There are several key parts to this:
- You need to ensure that the size of the Control Areas (CAs) used
for your file are as large as possible. The CA size VSAM will use
is the smallest of:
- The Primary Space Allocation amount
- The Secondary Space Allocation amount
- One Cylinder (for logical devices, it is the equivalent of one cylinder
of the simulated device, such as 3390)
This means it is important to specify primary and secondary allocation
amounts with this in mind.
- You need to ensure that the size of your Index Control Intervals (CIs)
are as small as possible. It is possible to make these too large, which
only wastes space on disk and in in-storage buffers.
For VSE environments,
if you specify a CI size smaller than needed, VSAM will promote the size
to a higher size sufficient to contain the needed data. I recommend:
- Do NOT specify a CONTROLINTERVALSIZE (CISIZE or CISZ) on any
DEFINE CLUSTER command. Only specify this on DATA component definitions.

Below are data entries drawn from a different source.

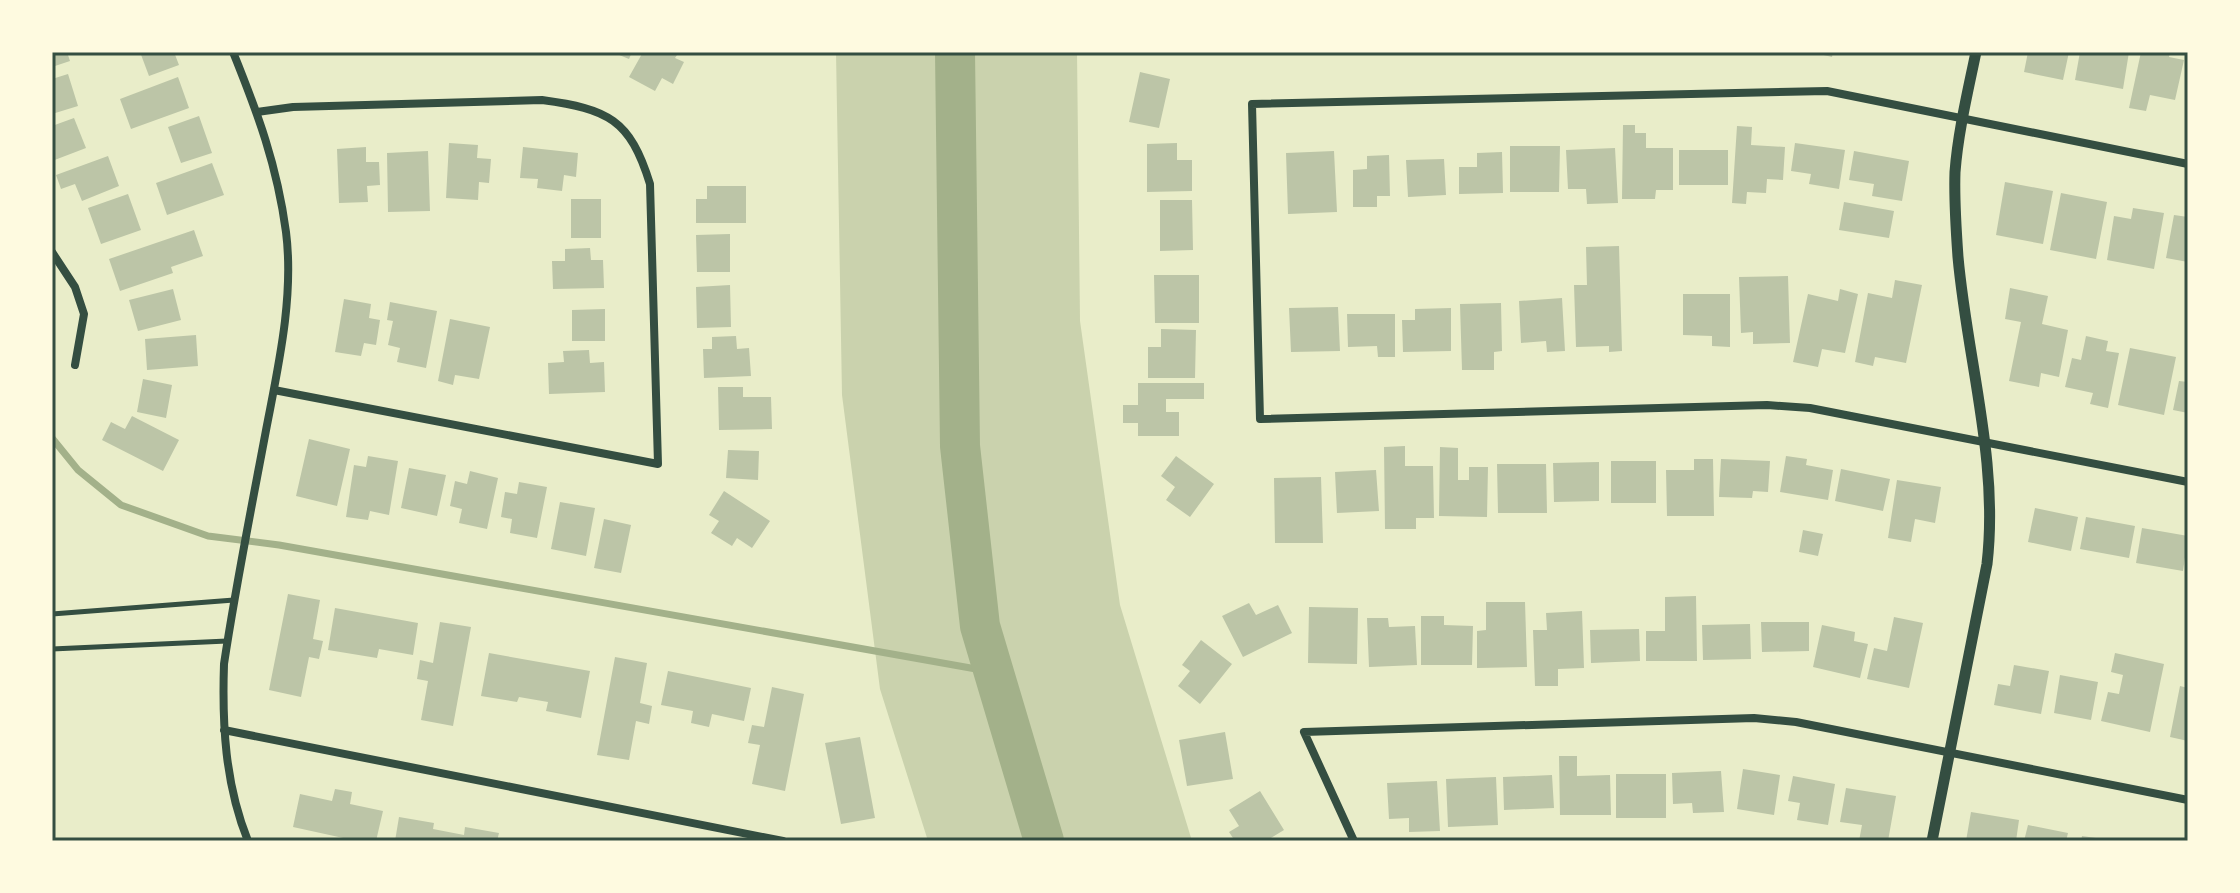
<svg xmlns="http://www.w3.org/2000/svg" width="2240" height="893" viewBox="0 0 2240 893" font-family="Rubik,sans-serif">
<style>
.green{fill:#cad2ad}
.lines{fill:none;stroke-linecap:round;stroke-linejoin:round}
.stream{stroke:#a3b18a;stroke-width:7}
.river{stroke:#a3b18a;stroke-width:40}
.building{fill:#bcc5a7}
.service{stroke:#344e41;stroke-width:5}
.minor{stroke:#344e41;stroke-width:8}
.tertiary{stroke:#344e41;stroke-width:11}
.neatline{fill:none;stroke:#344e41;stroke-width:3}
</style>
<rect width="100%" height="100%" fill="#e9edc9"/>
<path class="green" d="M836 52H1077L1080 321 1120 605 1192 841H928L880 689 842 395Z"/>
<g class="lines">
<path class="stream" d="M52 438 78 470 121 505 208 536 279 545 993 672"/>
<path class="river" d="M955 52 960 446 980 626 1044 841"/>
</g>
<path class="building" d="M52 52H67L70 61 52 67Z
M140 52H174L179 65 149 76Z
M612 52H632L629 59Z
M643 52H679L675 58 684 62 673 84 662 78 655 91 629 77Z
M1811 52H1833L1832 57Z
M2028 52H2069L2063 80 2024 72Z
M2080 52H2129L2123 89 2075 80Z
M2141 52H2170L2169 57 2184 60 2175 100 2150 95 2146 111 2129 108Z
M1140 72 1170 79 1159 128 1129 122Z
M68 74 78 106 52 114V79Z
M178 77 189 108 131 129 120 99Z
M199 116 212 153 181 163 168 127Z
M74 118 86 148 52 161V126Z
M1623 125H1635V133H1646V148H1673V190H1656L1655 199H1622Z
M1737 126 1752 127 1751 145 1785 147 1783 180 1767 179 1766 193 1747 192 1746 204 1732 203Z
M449 143 478 145 477 158 491 159 489 183 479 182 478 200 446 198Z
M1177 143V160H1192V191L1147 192V144Z
M1795 143 1845 150 1839 189 1809 184 1811 174 1791 171Z
M1510 146H1560L1559 192H1510Z
M366 147V162H379L380 185 367 186 368 202 339 203 337 149Z
M523 147 578 153 576 177 564 175 562 191 537 188 538 179 520 178Z
M1615 148 1618 203 1587 204 1586 189H1568L1566 150Z
M1679 150H1728V185H1679Z
M428 151 430 211 388 212 387 153Z
M1334 151 1337 212 1288 214 1286 153Z
M1854 151 1909 161 1902 201 1872 196 1874 184 1849 180Z
M1502 152 1503 193 1459 194V167H1477V153Z
M1389 155 1390 196H1377V207H1353V170L1367 169V156Z
M108 156 119 186 82 201 75 184 61 189 56 175Z
M1444 159 1446 195 1408 197 1406 160Z
M212 163 224 195 167 215 156 183Z
M2005 182 2053 191 2043 244 1996 235Z
M707 186H746V223H696V199H707Z
M2061 193 2107 202 2096 259 2050 250Z
M128 194 141 230 101 244 88 208Z
M571 199H601V238H571Z
M1160 200H1192L1193 250 1160 251Z
M1844 202 1894 211 1889 238 1839 230Z
M2133 208 2164 213 2154 269 2107 260 2114 216 2131 219Z
M2174 215 2188 217V262L2166 258Z
M194 230 203 256 171 267 173 273 120 291 109 259Z
M730 234V272H697L696 235Z
M1619 246 1622 351 1609 352V346L1576 347 1574 285H1587L1586 247Z
M590 248 591 260H603L604 288 553 289 552 261H565V249Z
M1154 275H1199V323H1155Z
M1788 276 1790 343 1753 344V332L1741 333 1739 277Z
M1895 280 1922 285 1906 363 1875 357 1873 366 1855 362 1868 293 1892 298Z
M730 285 731 327 697 328 696 287Z
M2010 288 2048 296 2042 324 2068 330 2059 377 2041 373 2039 387 2009 381 2021 322 2005 319Z
M173 289 181 320 138 331 129 300Z
M1840 289 1858 294 1845 353 1822 349 1818 367 1793 362 1808 294 1838 301Z
M1683 294H1730V347L1712 346V336L1683 335Z
M1562 298 1565 351 1547 352 1546 341 1521 343 1519 301Z
M344 299 371 304 369 318 380 320 376 345 364 343 361 356 335 352Z
M390 302 437 311 426 368 397 362 400 348 388 345 393 321 387 320Z
M1501 303 1502 351 1494 352V370H1462L1460 304Z
M1338 307 1340 351 1291 352 1289 308Z
M1451 308V351L1403 352 1402 320H1415V309Z
M605 309V341H572V310Z
M1347 314H1395V357H1378L1377 346 1348 347Z
M450 319 490 327 479 379 455 375 453 385 438 381Z
M1161 329 1196 330 1195 378H1148V347H1161Z
M196 335 198 366 147 370 145 339Z
M736 336 737 349 749 348 751 376 704 378 703 349H712V337Z
M2086 336 2108 341 2106 351 2119 353 2108 408 2090 404 2093 393 2065 387 2072 358 2081 360Z
M2130 348 2176 357 2164 415 2118 405Z
M589 350 590 363 604 362 605 392 549 394 548 363 564 362 563 351Z
M143 379 172 385 166 418 137 412Z
M2179 381 2188 382V413L2173 410Z
M1138 383H1204V399H1166V412H1179V436H1138V423H1123V405H1138Z
M718 387H743V397H771L772 429 719 430Z
M132 416 179 440 163 471 102 440 111 422 125 429Z
M309 439 350 449 337 506 296 496Z
M1405 446V466H1433L1434 518H1416V529H1385L1384 447Z
M1440 447 1458 448V480H1469V467H1488L1487 517 1439 516Z
M728 450 759 451 758 480 726 478Z
M368 456 398 461 389 515 370 511 368 520 346 517 354 465 366 467Z
M1176 456 1214 484 1190 517 1166 500 1175 487 1161 476Z
M1786 456 1807 459 1806 465 1833 470 1828 500 1780 492Z
M1694 459H1713L1714 516H1667L1666 470H1694Z
M1721 459 1770 461 1768 492 1753 491 1752 498 1719 497Z
M1611 461H1656V503H1611Z
M1599 462V501L1554 502 1553 463Z
M1497 464H1546L1547 513H1498Z
M409 468 446 475 437 516 401 508Z
M1841 469 1890 479 1883 511 1835 501Z
M1376 470 1379 511 1337 513 1335 472Z
M470 471 498 478 487 529 459 523 462 509 450 506 455 481 467 484Z
M1321 477 1323 543H1275L1274 478Z
M1897 480 1941 487 1935 523 1915 519 1911 542 1888 538Z
M519 482 547 487 537 538 510 533 512 519 501 517 505 492 517 494Z
M724 491 770 521 752 548 737 538 732 546 711 533 719 521 709 515Z
M560 502 595 508 586 556 551 549Z
M2035 508 2078 517 2071 551 2028 542Z
M2086 517 2135 526 2129 558 2080 549Z
M604 519 631 525 621 573 594 568Z
M2142 528 2188 536 2183 571 2136 563Z
M1803 530 1823 534 1818 556 1799 552Z
M288 594 320 600 313 639 323 641 319 659 309 657 301 697 269 690Z
M1696 596 1697 661H1646V631H1665V597Z
M1486 602H1525L1527 667 1477 668V631L1486 630Z
M1249 603 1256 615 1278 605 1292 633 1243 657 1222 616Z
M1309 607 1358 608 1357 664 1308 663Z
M335 608 418 623 413 655 379 649 377 658 328 650Z
M1582 611 1584 668 1558 669V686H1535L1533 630H1547L1546 613Z
M1421 616H1444V625L1473 626 1472 665H1421Z
M1894 617 1923 623 1909 688 1867 679 1874 648 1887 651Z
M1367 618H1388L1389 627 1415 626 1417 665 1369 667Z
M440 622 471 627 453 726 421 720 428 681 417 679 420 660 433 663Z
M1761 622H1809V651L1762 652Z
M1750 624 1751 659 1703 660 1702 625Z
M1822 625 1855 632 1854 641 1868 644 1860 678 1813 667Z
M1639 629 1640 661 1591 663 1590 630Z
M1201 640 1232 664 1200 704 1178 686 1190 671 1182 665Z
M489 653 590 671 581 718 546 711 548 702 519 697 517 702 481 696Z
M2115 653 2164 664 2150 732 2101 721 2108 692 2119 694 2123 675 2111 672Z
M615 657 647 663 640 703 652 706 649 724 636 721 629 760 597 755Z
M2014 665 2049 671 2041 714 1994 705 1998 684 2010 686Z
M668 671 751 688 744 721 712 714 709 727 691 723 693 711 661 705Z
M2060 675 2098 682 2091 720 2054 713Z
M2180 686 2188 688V741L2170 737Z
M772 687 804 694 785 791 752 784 760 745 748 743 752 725 764 727Z
M1225 732 1233 779 1187 786 1179 740Z
M860 737 875 818 841 824 825 743Z
M1559 756H1577V776L1610 775 1611 815H1560Z
M1743 769 1780 775 1774 815 1737 809Z
M1721 771 1724 812 1693 813 1692 803 1673 804 1672 773Z
M1616 774H1666V818H1616Z
M1552 775 1554 808 1504 810 1503 777Z
M1793 776 1835 784 1828 825 1797 820 1800 803 1788 801Z
M1496 777 1498 825 1448 827 1446 779Z
M1437 781 1440 831 1409 832V818L1389 819 1387 783Z
M1846 788 1896 796 1888 841H1859L1862 825 1840 822Z
M335 789 352 792 350 804 383 811 376 841H357L293 827 300 794 332 801Z
M1260 791 1284 830 1266 841H1235L1229 832 1239 826 1229 810Z
M1971 812 2019 820 2016 841H1966Z
M399 817 434 823 433 829 464 835 465 827 499 833 497 841H395Z
M2028 825 2068 833 2066 841H2024Z
M2082 836 2103 839V841H2081Z"/>
<g class="lines">
<path class="service" d="M52 614 234 600
M52 649 227 641"/>
<path class="minor" d="M233 52C258 114 277 165 286 232 294 295 279 363 267 425 252 505 236 584 224 664 222 724 225 784 248 841
M257 112 293 107 542 100C608 109 630 119 650 184L658 464 274 390
M2188 164 1827 91 1252 104 1260 419 1767 405 1810 408 2188 482
M52 252 75 287 84 314 75 365
M224 730 783 841
M1354 841 1304 732 1754 718 1796 722 2188 800"/>
<path class="tertiary" d="M1932 841 1987 564C1999 461 1967 359 1958 257 1956 229 1954 200 1955 172 1958 132 1968 91 1976 52"/>
</g>
<rect width="2240" height="893" fill="none" stroke="#fefae0" stroke-width="108"/>
<rect x="54" y="54" width="2132" height="785" class="neatline"/>
</svg>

Many vendor application package sample installation jobstreams contain
CISZ definitions on the CLUSTER and omit it on the components. You
should feel free to change those specifications to more appropriate
values.
- Do not specify CONTROLINTERVALSIZE on an INDEX component definition,
and allow the Access Method Services utility to calculate the size it
wants.
- Use LISTCAT to review the results of the DEFINE command, and if the INDEX CI size
is a value which does not fit nicely into an LSR buffer size, add the
CONTROLINTERVALSIZE specification for the INDEX to increase the INDEX
CI size to the next LSR buffer size.
For zOS and MVS environments, DFP/VSAM does not automatically promote
the index CI size as the VSE implementation does,
and it is possible to have significant
wasted disk space if the index CI size is too small.
- Then, you need to specify enough index buffers of the applicable
size in your LSR pool. See the discussion on LSR pool specifications for
more details, but the maximum number of buffers you need for any one file's
index buffers would be the number of index records shown in the listcat
output for that file. The optimum number would be one buffer for each
high-level index record -- plus at least one or two additional buffers
for each string.
- Monitor the buffer hit/miss ratio for the file, and increase the
number of index buffers until that ratio becomes favorable.